IT IS tempting to think that Gordon Brown is at last listening to Tribune over Trident. The announcement of the trimming back of the nuclear stockpile might at first site look like the first step on a long road to abandoning Trident altogether. Even critics such as Nigel Griffiths, the Labour MP for Edinburgh South who resigned in protest as a Government aide over the decision to renew Trident in 2007, hailed it as a significant step to “a safer and eventually nuclear-weapon free world”. We can only hope that it may be.
The more immediate reality is that even after the 50 per cent reduction in warheads since 1997, Britain still has 160 ready to be deployed, the Government persists in wasting tens of billions of pounds on a programme to build four new nuclear submarines and in taking part in the American programme to extend the life of the Trident D5 missile, against the terms of the Nuclear Non-Proliferation treaty.
Cuts are a welcome gesture, although it is misguided to invest too much hope that Iran will see such a gesture as sufficient to curtail development of its own nuclear weapon since its argument is about the ownership by the west of any nuclear weapons at all. The message that Mr Brown is sending out is welcome, all the more so if it chimes with new thinking in Washington.
However, in terms of the global nuclear stand-off, nothing has changed. Except that, on the same day as Mr Brown’s announcement, Russian President Dmitry Medvedev announced plans to boost both conventional and nuclear forces to match what he called a growing threat from Nato. As Marcus Papadopoulos reports on page 7, there are grounds for concern about insider Washington thinking on the development of Nato and the recent development of strategy in relation to Russia offers prima facie evidence that Moscow may well have grounds for concern.
Medvedev’s remarks come just two weeks before his first meeting with Barack Obama at the G20 in London and a touch of global grandstanding would be no surprise at this stage. President Obama’s message that America wants to “reset” the relationship with Russia has met with mixed signals from the Kremlin, concerned as it is with what it sees as the west’s creeping encroachment, driven by Nato, into its comfort zones, such as Ukraine and Georgia. In this climate, Mr Brown is right to talk about arms reductions and attempt to influence both the United States and Russia while simultaneously sending a message to regimes seeking to acquire nuclear weapons.
But there is only one message that will have any real effect and that is: Scrap Trident.
* * *
GORDON BROWN’s reported call for a major review of the Labour Party (see page 4) requires urgent clarification. There is a serious need for a complete overhaul of the party’s campaigning techniques and there are undoubtedly lessons to be learned from Barack Obama’s “people-powered” techniques. The last local elections and most recent parliamentary by-elections have seen lamentable efforts and poor turnouts of canvassers.
On the road to winning the American presidency, Mr Obama also raised significant amounts of cash for campaigning – a lesson Labour might well want to take on board.
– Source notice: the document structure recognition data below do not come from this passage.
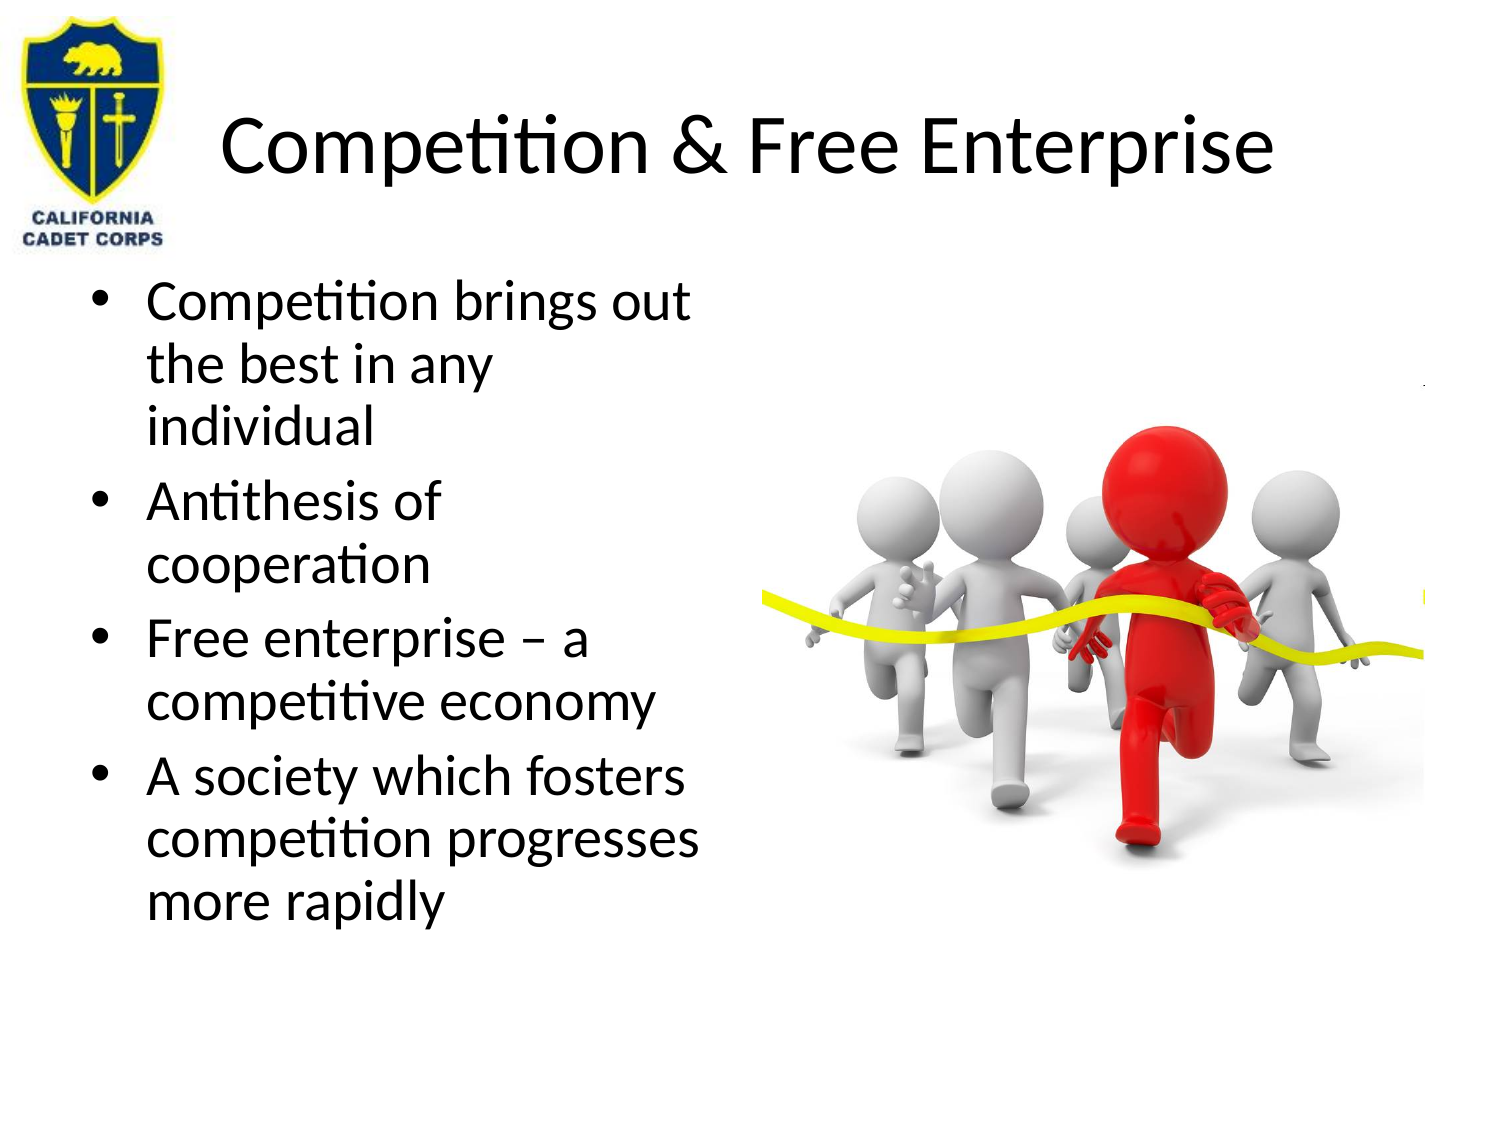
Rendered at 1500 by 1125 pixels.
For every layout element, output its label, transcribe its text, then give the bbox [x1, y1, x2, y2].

picture [0, 16, 186, 261]
picture [762, 384, 1426, 883]
list Competition brings out the best in any individual Antithesis of cooperation Free enterprise – a competitive economy A society which fosters competition progresses more rapidly [75, 262, 738, 1005]
title Competition & Free Enterprise [186, 45, 1312, 233]
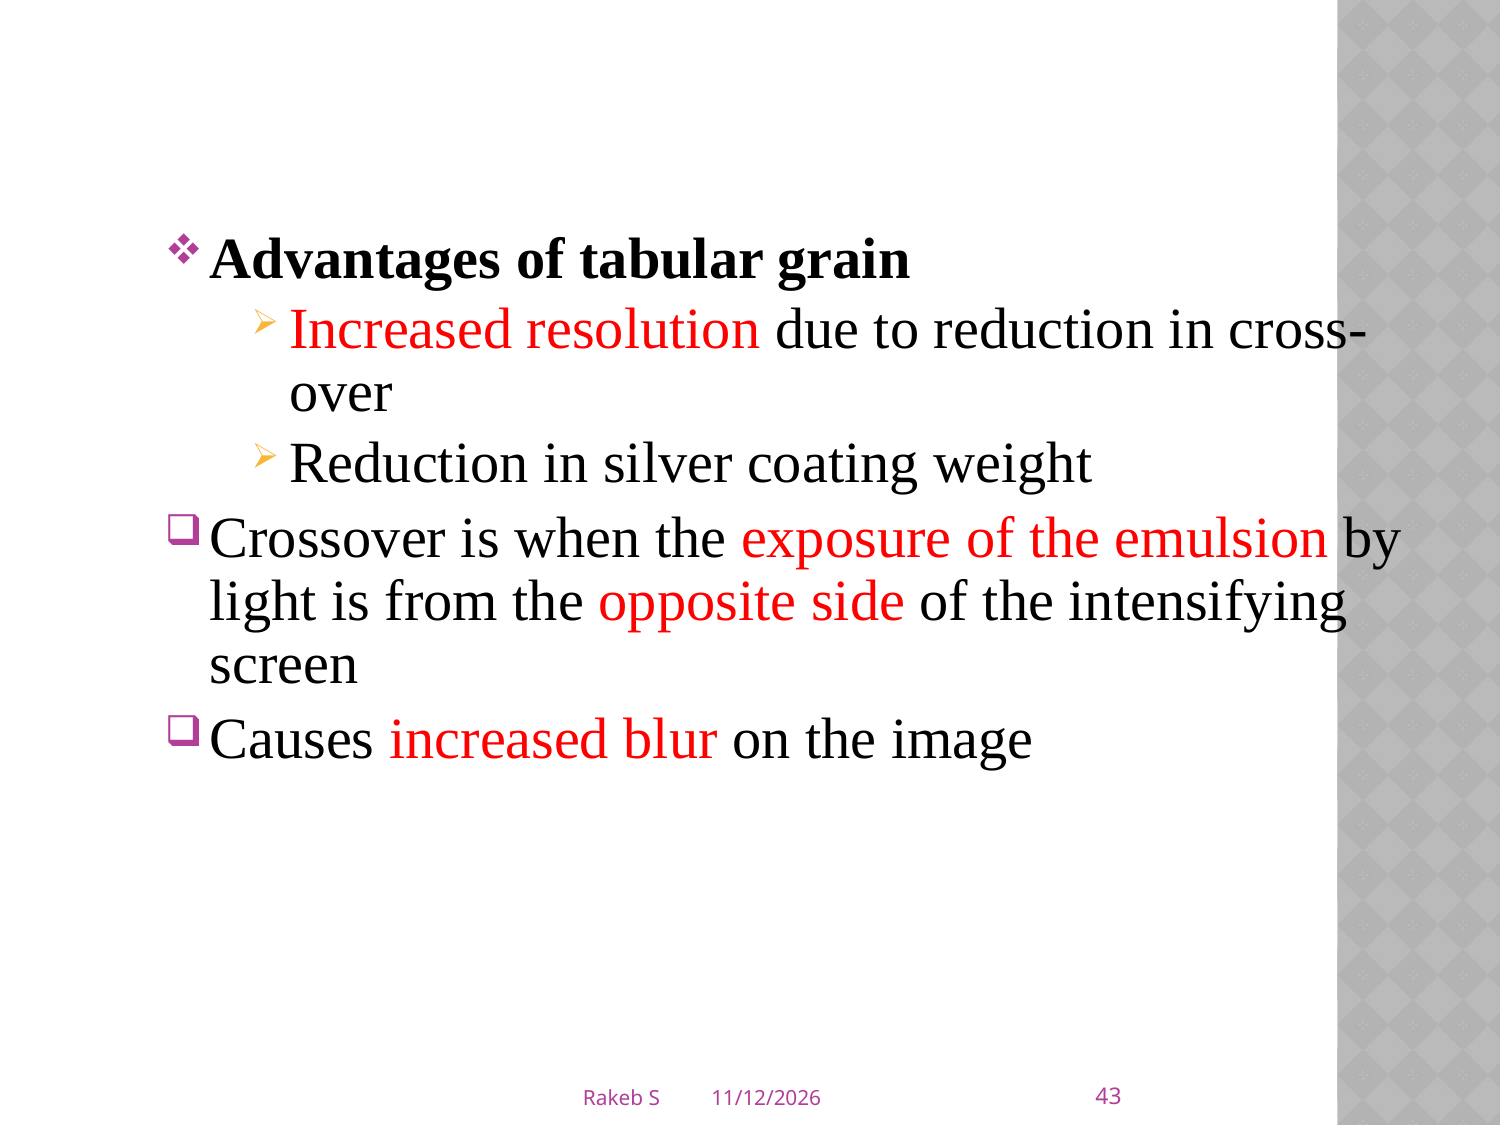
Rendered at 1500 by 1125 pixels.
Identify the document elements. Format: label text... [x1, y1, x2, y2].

list Advantages of tabular grain Increased resolution due to reduction in cross-over Reduction in silver coating weight Crossover is when the exposure of the emulsion by light is from the opposite side of the intensifying screen Causes increased blur on the image [150, 212, 1425, 986]
slide_number 43 [1025, 1075, 1122, 1113]
footer Rakeb S [75, 1075, 675, 1114]
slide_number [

But Mr Brown and the party leadership should beware of trailing too far on President Obama’s Democrat tailcoat. There is another American-inspired set of ideas about to be produced which would rip the Labour Party apart and start again with a less rigid “command-and-control” structure and open participation with no membership fees.
So far, so hippie. The ideas, contained in a Fabian pamphlet to be published soon, for which Mr Brown has penned a foreword, would indeed revolutionise the party of labour. It would marginalise any organised voice of the unions for a start. And it would abandon the traditional constitutional democratic blocks which provide the activist membership with the only leverage over policy and its implementation in power.
The review into how Mr Brown’s recent attempt to reform the decision-making process is due to begin soon. We should see how that is working first. And if Mr Brown is thinking of election-winning reforms he should not be looking at reinventing his party but his Government.